Work required:
Each line of the records below that holds "开始节点" should be returned.

── Source information

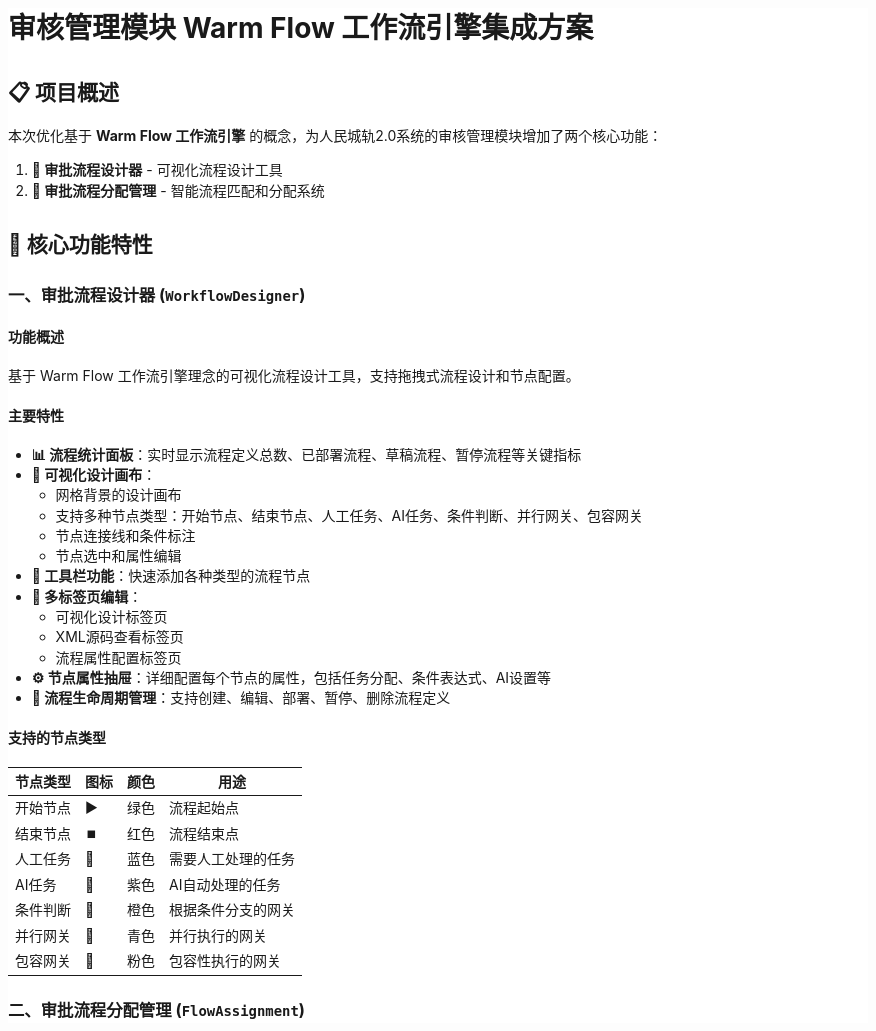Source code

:# 审核管理模块 Warm Flow 工作流引擎集成方案

## 📋 项目概述

本次优化基于 **Warm Flow 工作流引擎** 的概念，为人民城轨2.0系统的审核管理模块增加了两个核心功能：

1. **🎨 审批流程设计器** - 可视化流程设计工具
2. **🎯 审批流程分配管理** - 智能流程匹配和分配系统

## 🚀 核心功能特性

### 一、审批流程设计器 (`WorkflowDesigner`)

#### 功能概述
基于 Warm Flow 工作流引擎理念的可视化流程设计工具，支持拖拽式流程设计和节点配置。

#### 主要特性
- **📊 流程统计面板**：实时显示流程定义总数、已部署流程、草稿流程、暂停流程等关键指标
- **🎨 可视化设计画布**：
  - 网格背景的设计画布
  - 支持多种节点类型：开始节点、结束节点、人工任务、AI任务、条件判断、并行网关、包容网关
  - 节点连接线和条件标注
  - 节点选中和属性编辑
- **🔧 工具栏功能**：快速添加各种类型的流程节点
- **📝 多标签页编辑**：
  - 可视化设计标签页
  - XML源码查看标签页
  - 流程属性配置标签页
- **⚙️ 节点属性抽屉**：详细配置每个节点的属性，包括任务分配、条件表达式、AI设置等
- **🚀 流程生命周期管理**：支持创建、编辑、部署、暂停、删除流程定义

#### 支持的节点类型
| 节点类型 | 图标 | 颜色 | 用途 |
|---------|------|------|------|
| 开始节点 | ▶️ | 绿色 | 流程起始点 |
| 结束节点 | ⏹️ | 红色 | 流程结束点 |
| 人工任务 | 👤 | 蓝色 | 需要人工处理的任务 |
| AI任务 | 🤖 | 紫色 | AI自动处理的任务 |
| 条件判断 | 🔀 | 橙色 | 根据条件分支的网关 |
| 并行网关 | 🔗 | 青色 | 并行执行的网关 |
| 包容网关 | 🎯 | 粉色 | 包容性执行的网关 |

### 二、审批流程分配管理 (`FlowAssignment`)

────

Exercise answer:
  - 支持多种节点类型：开始节点、结束节点、人工任务、AI任务、条件判断、并行网关、包容网关
| 开始节点 | ▶️ | 绿色 | 流程起始点 |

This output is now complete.